Questions with no valid numerical output after 5 retries contribute MRA = 0 to the category average.
📊 4 Experiments
4.1 Main Results
Figure 4.1 presents performance across four kinematic inference categories. ChatGPT-5.1 achieves the highest overall MRA (53.1%), marginally surpassing humans on 2D-Dynamic tasks but remaining below the human average of 55.6%. Open-weight models exhibit clear scaling effects: Qwen3-VL improves from 29.0% (2B) to 46.0% (32B), with gains most pronounced on dynamic categories requiring temporal integration.

4.2 Effect of Scene Context
The authors analyze performance across scene difficulty axes:
- Background Complexity: Performance in complex backgrounds (C, 0.40 MRA) slightly exceeds simple textures (S, 0.38) and plain backgrounds (X, 0.35). Realistic backgrounds provide additional scale reference cues (road markings, architectural elements) that aid inference.
- Object Multiplicity: Multiple-object scenes (M) consistently outperform single-object scenes (S) by 3–5 MRA points. Additional objects serve as implicit comparison standards for size and speed estimation.

🧠 5 Reflection & Inspiration
The study reveals that current vision-language models struggle with quantitative physical reasoning. Instead of relying on visual evidence and provided priors, they tend to depend heavily on pre-trained world knowledge, leading to limited numerical accuracy and poor input faithfulness.
- Pros:
- Novel quantitative paradigm: Moves beyond binary VQA evaluation to continuous numerical accuracy with MRA metric, distinguishing 3.1m error (acceptable) from 31m error (catastrophic).
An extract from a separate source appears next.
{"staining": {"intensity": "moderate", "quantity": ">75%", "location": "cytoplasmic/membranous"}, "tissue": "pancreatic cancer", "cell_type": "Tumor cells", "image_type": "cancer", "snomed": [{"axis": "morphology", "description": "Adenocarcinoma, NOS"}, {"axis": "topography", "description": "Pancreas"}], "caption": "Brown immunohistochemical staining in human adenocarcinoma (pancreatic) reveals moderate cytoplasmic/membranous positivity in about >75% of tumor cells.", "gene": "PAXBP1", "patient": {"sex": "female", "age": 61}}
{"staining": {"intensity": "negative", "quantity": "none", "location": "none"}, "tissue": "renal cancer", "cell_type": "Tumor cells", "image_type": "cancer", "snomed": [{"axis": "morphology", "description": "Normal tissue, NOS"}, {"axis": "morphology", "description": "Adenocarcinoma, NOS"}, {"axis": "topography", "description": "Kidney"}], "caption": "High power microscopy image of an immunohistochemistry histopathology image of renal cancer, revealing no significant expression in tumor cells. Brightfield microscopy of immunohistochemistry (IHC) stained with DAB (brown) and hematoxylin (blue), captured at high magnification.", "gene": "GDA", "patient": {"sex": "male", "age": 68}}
- Controlled yet diverse data: Blender simulation enables exact ground-truth and systematic variation; lab capture adds real-world validation; internet data tests distribution generalization.
- Cons:
- Simplified physical scope: Restricted to translational motion of rigid objects—no rotation, deformation, fluid dynamics, or multi-body contact physics relevant to real robotics.
- Fixed camera assumption: Eliminates ego-motion ambiguity present in embodied navigation and AR/VR applications (not general scenarios).
- No possible solution: Benchmark identifies failure modes but provides no demonstration of improved training recipes or fine-tuning strategies to address the
- Inspiration:
- From perception to cognition: Personal testing on VSI-Bench confirms SOTA models maintain strong performance (e.g., Object Counting) without visual input—mirroring QuantiPhy's findings. Rather than forcing pure perception, we should architect cognitive systems that strategically arbitrate between sensing and memory, transforming VLMs from passive perceivers into active agents that know when to look and when to recall.
- Agentic system as solution pathway: Even with substantial room for base model improvement, the immediate deployment of embodied AI may benefit more from intelligent system design—explicit uncertainty quantification, selective memory retrieval, and input-confidence gating—than from waiting for perfect end-to-end physical reasoning to emerge.